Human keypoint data

:::

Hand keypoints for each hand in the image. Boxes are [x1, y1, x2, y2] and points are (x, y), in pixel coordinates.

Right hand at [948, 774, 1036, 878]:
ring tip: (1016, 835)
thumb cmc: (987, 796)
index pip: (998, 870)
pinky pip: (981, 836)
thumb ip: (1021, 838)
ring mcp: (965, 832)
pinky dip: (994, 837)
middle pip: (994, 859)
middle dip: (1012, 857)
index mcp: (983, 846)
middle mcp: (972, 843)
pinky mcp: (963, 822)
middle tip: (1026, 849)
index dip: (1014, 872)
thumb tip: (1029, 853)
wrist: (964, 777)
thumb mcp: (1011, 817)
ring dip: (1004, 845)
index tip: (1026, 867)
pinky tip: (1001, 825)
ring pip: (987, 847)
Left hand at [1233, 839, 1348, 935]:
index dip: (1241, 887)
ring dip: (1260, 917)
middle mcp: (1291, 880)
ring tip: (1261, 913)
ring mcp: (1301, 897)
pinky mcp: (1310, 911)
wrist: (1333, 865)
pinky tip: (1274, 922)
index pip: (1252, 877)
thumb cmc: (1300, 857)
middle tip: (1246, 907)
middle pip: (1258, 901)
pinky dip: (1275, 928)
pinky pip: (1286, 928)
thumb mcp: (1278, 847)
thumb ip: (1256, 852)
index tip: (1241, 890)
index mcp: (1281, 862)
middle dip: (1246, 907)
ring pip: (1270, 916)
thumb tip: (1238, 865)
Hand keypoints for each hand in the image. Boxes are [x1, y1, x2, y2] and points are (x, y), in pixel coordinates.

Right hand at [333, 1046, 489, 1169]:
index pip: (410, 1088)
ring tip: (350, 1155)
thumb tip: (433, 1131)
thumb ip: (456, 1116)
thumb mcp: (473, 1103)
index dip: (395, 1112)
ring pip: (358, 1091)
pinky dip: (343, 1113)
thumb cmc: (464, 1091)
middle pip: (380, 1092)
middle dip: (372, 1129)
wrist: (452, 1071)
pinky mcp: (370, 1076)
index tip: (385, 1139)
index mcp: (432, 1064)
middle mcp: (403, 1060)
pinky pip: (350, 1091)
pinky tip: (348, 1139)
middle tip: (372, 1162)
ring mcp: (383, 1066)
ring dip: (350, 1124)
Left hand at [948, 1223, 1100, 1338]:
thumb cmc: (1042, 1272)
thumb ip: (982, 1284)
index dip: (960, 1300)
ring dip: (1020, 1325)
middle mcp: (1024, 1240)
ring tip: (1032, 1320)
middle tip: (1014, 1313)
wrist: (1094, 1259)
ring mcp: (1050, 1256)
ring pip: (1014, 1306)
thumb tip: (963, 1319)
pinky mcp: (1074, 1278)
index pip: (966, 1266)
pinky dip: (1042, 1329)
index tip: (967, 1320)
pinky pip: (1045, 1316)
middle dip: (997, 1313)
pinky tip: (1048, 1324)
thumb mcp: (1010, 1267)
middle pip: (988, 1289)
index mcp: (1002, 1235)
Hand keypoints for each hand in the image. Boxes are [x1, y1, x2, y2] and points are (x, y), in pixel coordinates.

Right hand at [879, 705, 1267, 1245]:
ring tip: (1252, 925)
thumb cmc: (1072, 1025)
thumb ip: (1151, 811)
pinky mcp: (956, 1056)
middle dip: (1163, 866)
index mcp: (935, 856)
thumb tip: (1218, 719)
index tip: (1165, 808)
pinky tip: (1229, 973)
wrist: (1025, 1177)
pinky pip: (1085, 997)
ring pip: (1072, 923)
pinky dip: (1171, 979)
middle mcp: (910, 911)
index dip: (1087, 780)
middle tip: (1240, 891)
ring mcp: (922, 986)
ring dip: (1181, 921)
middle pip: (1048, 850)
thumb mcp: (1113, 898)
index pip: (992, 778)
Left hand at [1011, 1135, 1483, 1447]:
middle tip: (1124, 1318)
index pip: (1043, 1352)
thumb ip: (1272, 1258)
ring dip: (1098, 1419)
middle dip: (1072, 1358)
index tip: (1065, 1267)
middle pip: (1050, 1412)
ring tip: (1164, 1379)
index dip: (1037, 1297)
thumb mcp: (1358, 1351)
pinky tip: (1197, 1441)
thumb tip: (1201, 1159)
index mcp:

:::

#### Task statement
Please give back, exactly as it stands above, the stretch from the line with "wrist: (1094, 1259)" through the line with "index mcp: (1002, 1235)", and no line outside it.

#### Solution to this exercise
wrist: (1094, 1259)
ring mcp: (1050, 1256)
ring pip: (1014, 1306)
thumb tip: (963, 1319)
pinky mcp: (1074, 1278)
index pip: (966, 1266)
pinky dip: (1042, 1329)
index tip: (967, 1320)
pinky pip: (1045, 1316)
middle dip: (997, 1313)
pinky tip: (1048, 1324)
thumb mcp: (1010, 1267)
middle pip: (988, 1289)
index mcp: (1002, 1235)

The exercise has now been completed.